THE TASK: Could you output every record below exactly, leaving out the pictures?

SUPPLIED RECORDS:
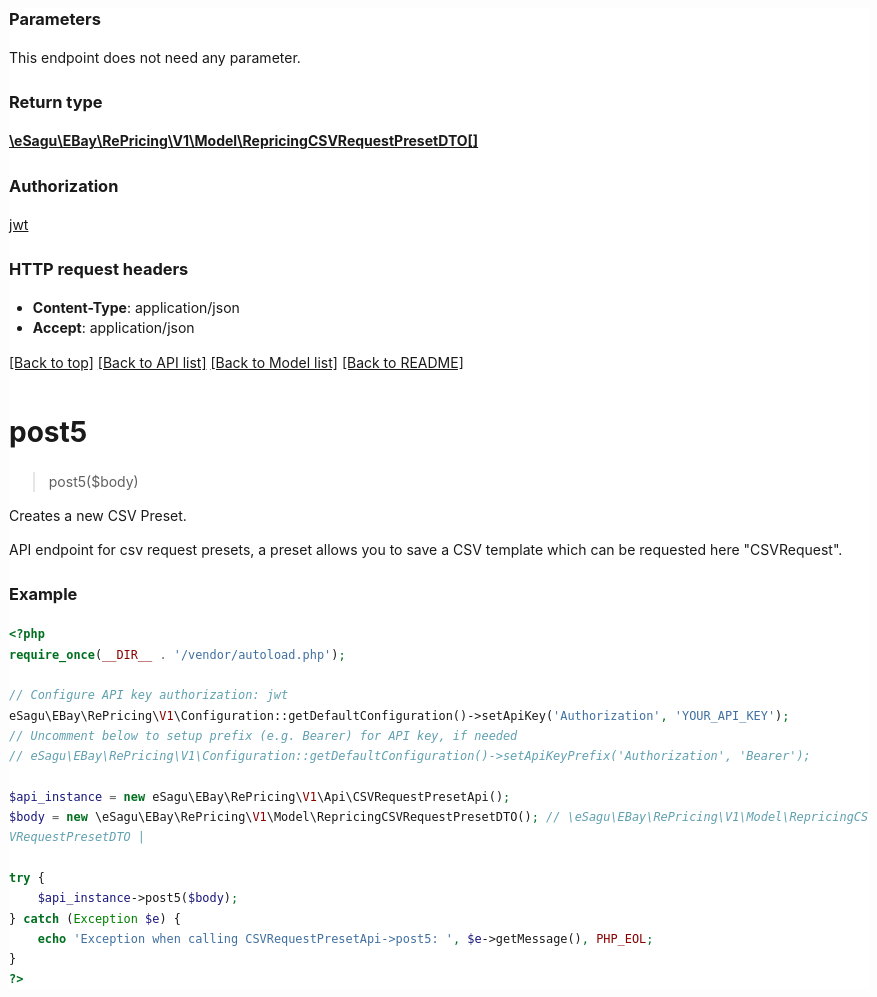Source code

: ### Parameters
This endpoint does not need any parameter.

### Return type

[**\eSagu\EBay\RePricing\V1\Model\RepricingCSVRequestPresetDTO[]**](../Model/RepricingCSVRequestPresetDTO.md)

### Authorization

[jwt](../../README.md#jwt)

### HTTP request headers

 - **Content-Type**: application/json
 - **Accept**: application/json

[[Back to top]](#) [[Back to API list]](../../README.md#documentation-for-api-endpoints) [[Back to Model list]](../../README.md#documentation-for-models) [[Back to README]](../../README.md)

# **post5**
> post5($body)

Creates a new CSV Preset.

API endpoint for csv request presets, a preset allows you to save a CSV template which can be requested here \"CSVRequest\".

### Example
```php
<?php
require_once(__DIR__ . '/vendor/autoload.php');

// Configure API key authorization: jwt
eSagu\EBay\RePricing\V1\Configuration::getDefaultConfiguration()->setApiKey('Authorization', 'YOUR_API_KEY');
// Uncomment below to setup prefix (e.g. Bearer) for API key, if needed
// eSagu\EBay\RePricing\V1\Configuration::getDefaultConfiguration()->setApiKeyPrefix('Authorization', 'Bearer');

$api_instance = new eSagu\EBay\RePricing\V1\Api\CSVRequestPresetApi();
$body = new \eSagu\EBay\RePricing\V1\Model\RepricingCSVRequestPresetDTO(); // \eSagu\EBay\RePricing\V1\Model\RepricingCSVRequestPresetDTO | 

try {
    $api_instance->post5($body);
} catch (Exception $e) {
    echo 'Exception when calling CSVRequestPresetApi->post5: ', $e->getMessage(), PHP_EOL;
}
?>
```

OUTPUT:
Source code

: ### Parameters
This endpoint does not need any parameter.

### Return type

[**\eSagu\EBay\RePricing\V1\Model\RepricingCSVRequestPresetDTO[]**](../Model/RepricingCSVRequestPresetDTO.md)

### Authorization

[jwt](../../README.md#jwt)

### HTTP request headers

 - **Content-Type**: application/json
 - **Accept**: application/json

[[Back to top]](#) [[Back to API list]](../../README.md#documentation-for-api-endpoints) [[Back to Model list]](../../README.md#documentation-for-models) [[Back to README]](../../README.md)

# **post5**
> post5($body)

Creates a new CSV Preset.

API endpoint for csv request presets, a preset allows you to save a CSV template which can be requested here \"CSVRequest\".

### Example
```php
<?php
require_once(__DIR__ . '/vendor/autoload.php');

// Configure API key authorization: jwt
eSagu\EBay\RePricing\V1\Configuration::getDefaultConfiguration()->setApiKey('Authorization', 'YOUR_API_KEY');
// Uncomment below to setup prefix (e.g. Bearer) for API key, if needed
// eSagu\EBay\RePricing\V1\Configuration::getDefaultConfiguration()->setApiKeyPrefix('Authorization', 'Bearer');

$api_instance = new eSagu\EBay\RePricing\V1\Api\CSVRequestPresetApi();
$body = new \eSagu\EBay\RePricing\V1\Model\RepricingCSVRequestPresetDTO(); // \eSagu\EBay\RePricing\V1\Model\RepricingCSVRequestPresetDTO | 

try {
    $api_instance->post5($body);
} catch (Exception $e) {
    echo 'Exception when calling CSVRequestPresetApi->post5: ', $e->getMessage(), PHP_EOL;
}
?>
```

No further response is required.